Welke melding heeft de hoogste prioriteit?
A
Niemand krijgt verbinding met Eduroam.
B
Jan heeft koffie over zijn laptop gegooid.
C
Docenten ICT kunnen bestand op MS Teams niet meer terugvinden.
D
Printer op de tweede verdieping heeft geen papier meer.

Slide 19 - Quizvraag

Soorten ondersteuning

Slide 20 - Tekstslide

Servicedeskmedewerker
  • Een servicedeskmedewerker zorgt ervoor dat alle ICT-vragen en -problemen zo snel mogelijk worden opgelost en afgehandeld. 
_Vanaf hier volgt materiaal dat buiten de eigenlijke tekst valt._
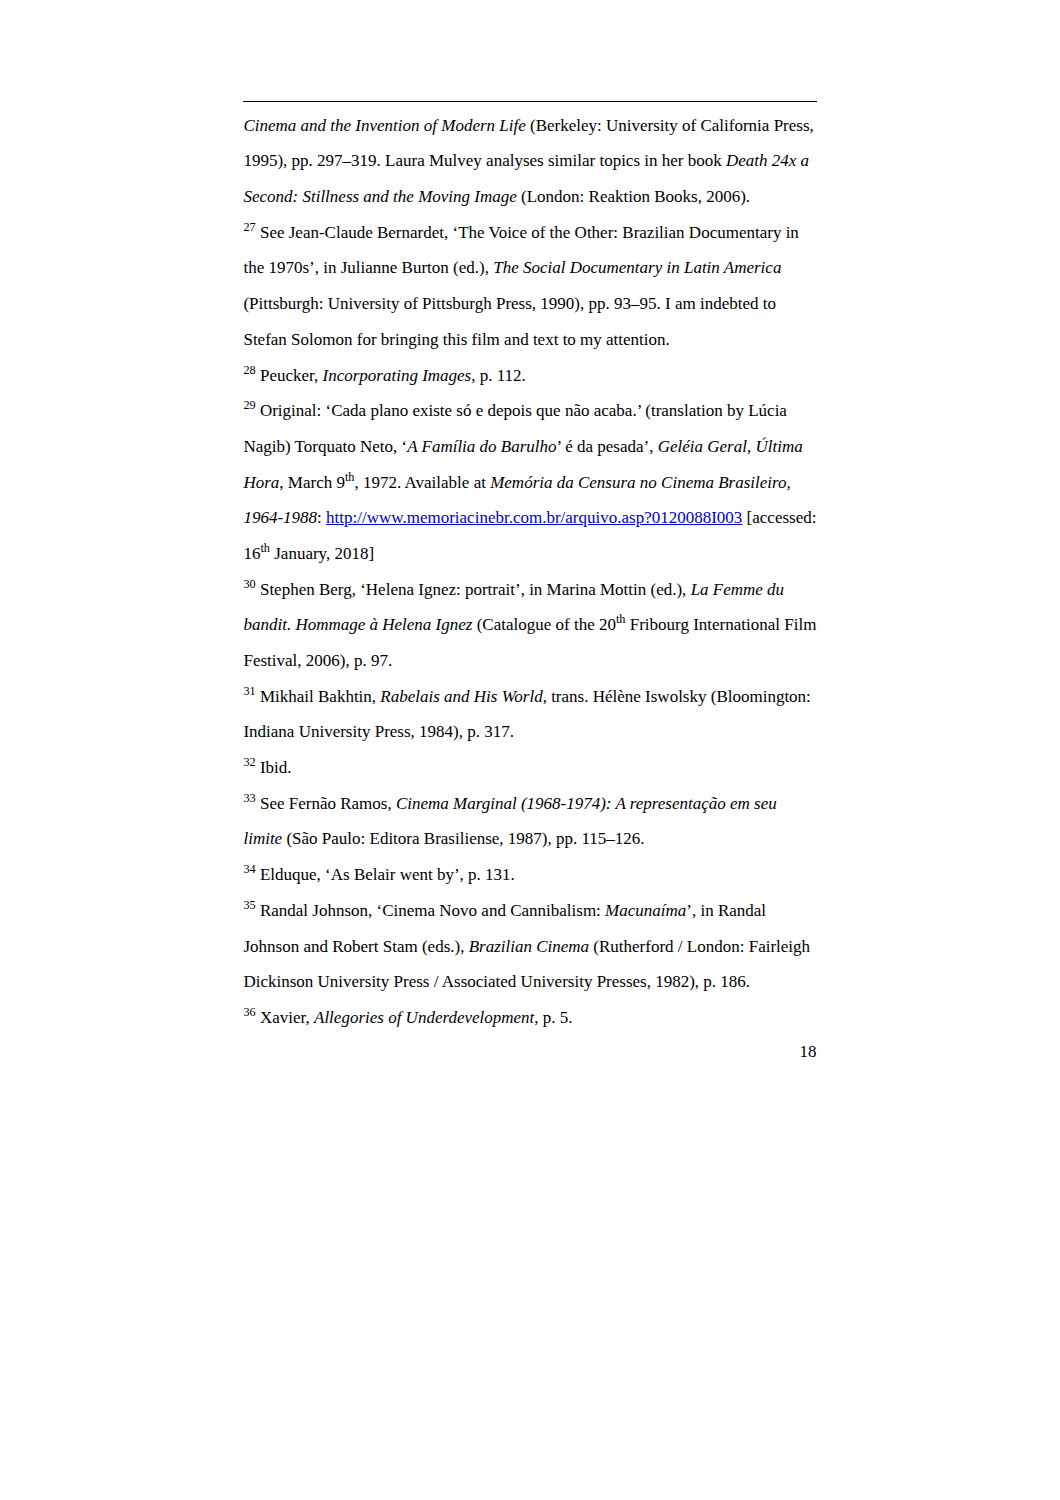Cinema and the Invention of Modern Life (Berkeley: University of California Press, 1995), pp. 297–319. Laura Mulvey analyses similar topics in her book Death 24x a Second: Stillness and the Moving Image (London: Reaktion Books, 2006).
27 See Jean-Claude Bernardet, ‘The Voice of the Other: Brazilian Documentary in the 1970s’, in Julianne Burton (ed.), The Social Documentary in Latin America (Pittsburgh: University of Pittsburgh Press, 1990), pp. 93–95. I am indebted to Stefan Solomon for bringing this film and text to my attention.
28 Peucker, Incorporating Images, p. 112.
29 Original: ‘Cada plano existe só e depois que não acaba.’ (translation by Lúcia Nagib) Torquato Neto, ‘A Família do Barulho’ é da pesada’, Geléia Geral, Última Hora, March 9th, 1972. Available at Memória da Censura no Cinema Brasileiro, 1964-1988: http://www.memoriacinebr.com.br/arquivo.asp?0120088I003 [accessed: 16th January, 2018]
30 Stephen Berg, ‘Helena Ignez: portrait’, in Marina Mottin (ed.), La Femme du bandit. Hommage à Helena Ignez (Catalogue of the 20th Fribourg International Film Festival, 2006), p. 97.
31 Mikhail Bakhtin, Rabelais and His World, trans. Hélène Iswolsky (Bloomington: Indiana University Press, 1984), p. 317.
32 Ibid.
33 See Fernão Ramos, Cinema Marginal (1968-1974): A representação em seu limite (São Paulo: Editora Brasiliense, 1987), pp. 115–126.
34 Elduque, ‘As Belair went by’, p. 131.
35 Randal Johnson, ‘Cinema Novo and Cannibalism: Macunaíma’, in Randal Johnson and Robert Stam (eds.), Brazilian Cinema (Rutherford / London: Fairleigh Dickinson University Press / Associated University Presses, 1982), p. 186.
36 Xavier, Allegories of Underdevelopment, p. 5.
18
  • Zo hoeft het werk niet stil te vallen en kunnen medewerkers snel weer door met hun werk!

Slide 21 - Tekstslide

Escalatie
  • Escalatie  vindt plaats wanneer problemen van klanten niet opgelost kunnen worden door een eerstelijns medewerker.
    => Iets doorzetten naar een andere medewerker/afdeling

  • Dit doe je omdat het lang duurt  voordat de melding is opgelost
     (prioriteit), of  omdat je de kennis / rechten niet hebt om het op te lossen.
  • Escalatie: het proces dat  meldingen een soort “super” status geeft. 
    => Meer mensen, meer hulp, meer kennis

Slide 22 - Tekstslide

Beschrijf het woord 'escalatie' zelf in één zin.

Slide 23 - Open vraag

Bedenk een melding waarbij men gedeeltelijk kan (door)werken.

Slide 24 - Open vraag

Ondersteuning  [1]

Slide 25 - Tekstslide

Bedenk een service verzoek of een gebruikersvraag die jij eerstelijns zou kunnen oplossen.

Slide 26 - Open vraag

Ondersteuning
[2]

Slide 27 - Tekstslide

Bedenk een melding die men tweedelijns zou kunnen oplossen.